◆ Work instruction:
Render the records below as a Markdown table with two columns, Row and Line, putting each non-blank line in its own numbered row. Leave the pictures out.

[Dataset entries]

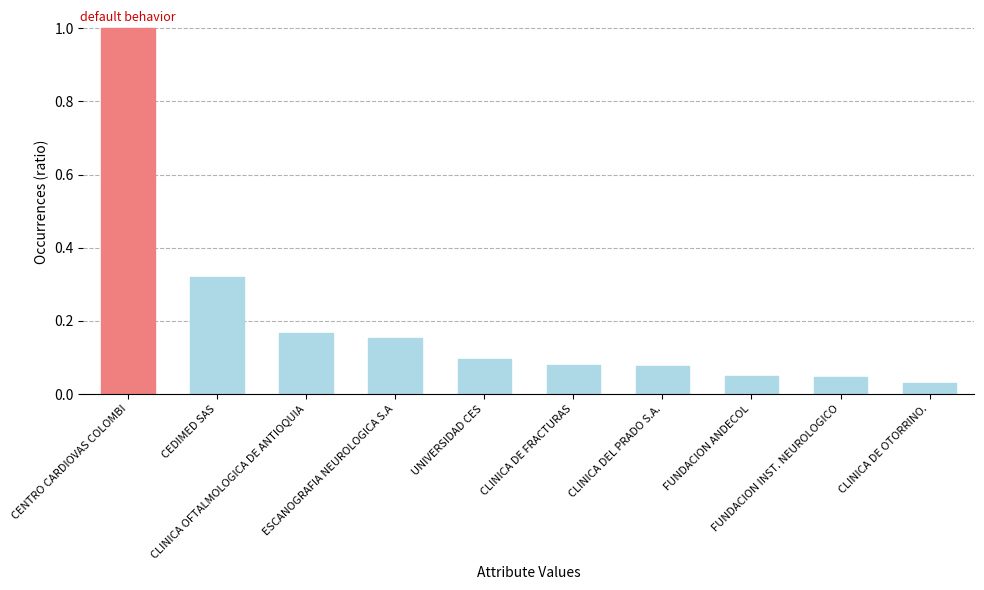

True or false: the data shows 0.2 at UNIVERSIDAD CES.

False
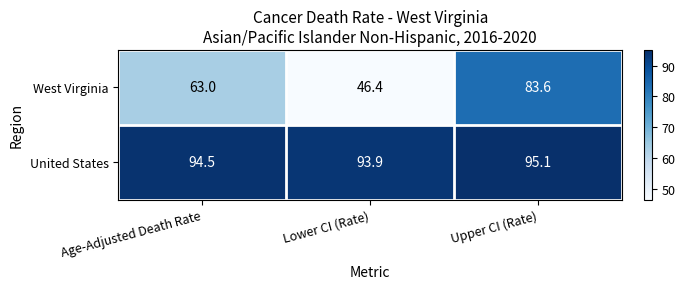

What is the sum of the United States values at Upper CI (Rate) and Age-Adjusted Death Rate?

189.6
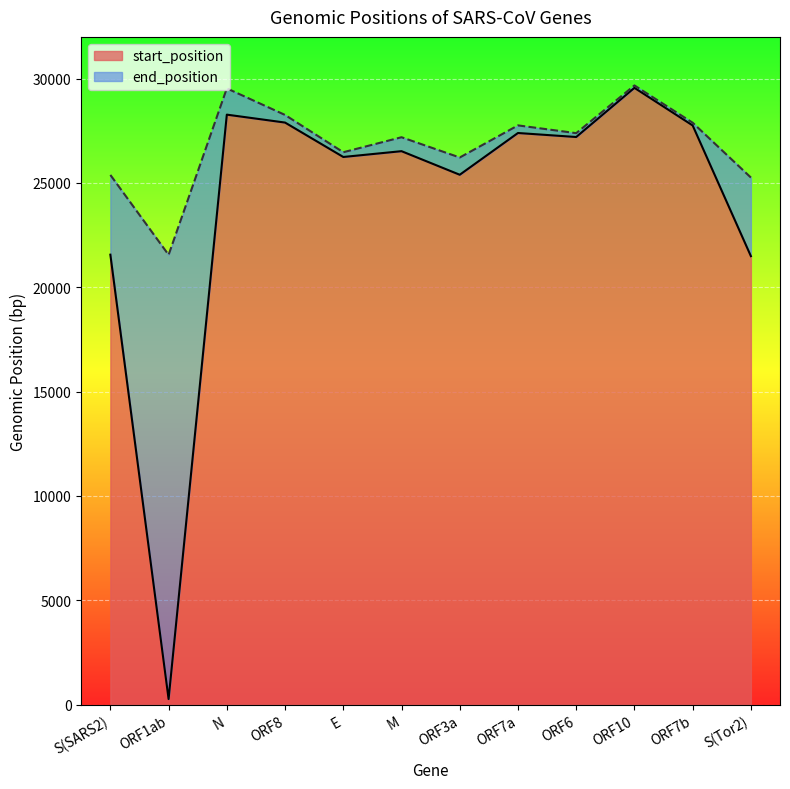

What value does the end_position series have at ORF3a, to the nearest 50?

26200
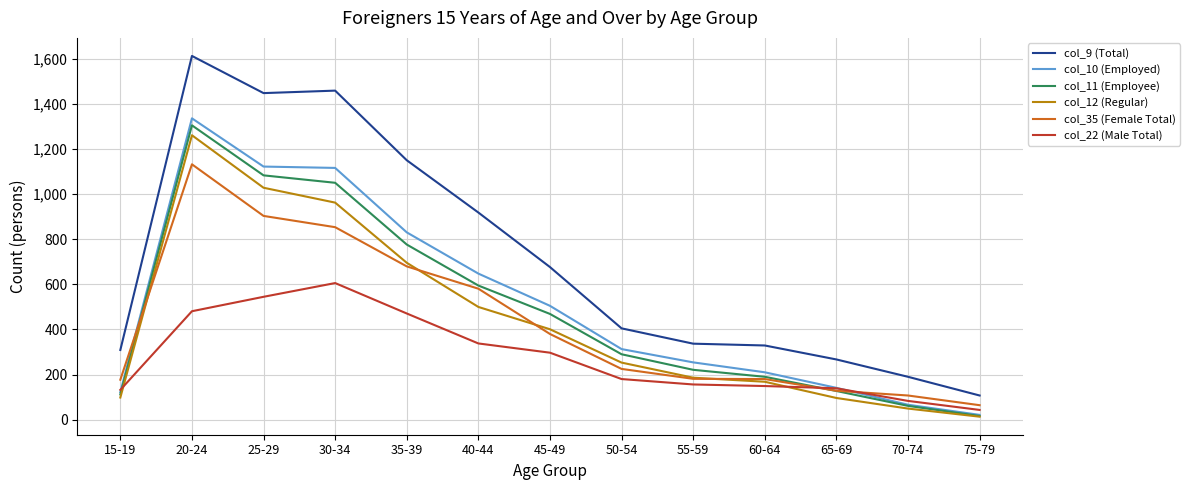

What are all the series names shown in the legend?

col_9 (Total), col_10 (Employed), col_11 (Employee), col_12 (Regular), col_35 (Female Total), col_22 (Male Total)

◆ Output for this task:
| Row | Line |
|---|---|
| 1 | True or false: the data shows 0.2 at UNIVERSIDAD CES. |
| 2 | False |
| 3 | What is the sum of the United States values at Upper CI (Rate) and Age-Adjusted Death Rate? |
| 4 | 189.6 |
| 5 | What value does the end_position series have at ORF3a, to the nearest 50? |
| 6 | 26200 |
| 7 | What are all the series names shown in the legend? |
| 8 | col_9 (Total), col_10 (Employed), col_11 (Employee), col_12 (Regular), col_35 (Female Total), col_22 (Male Total) |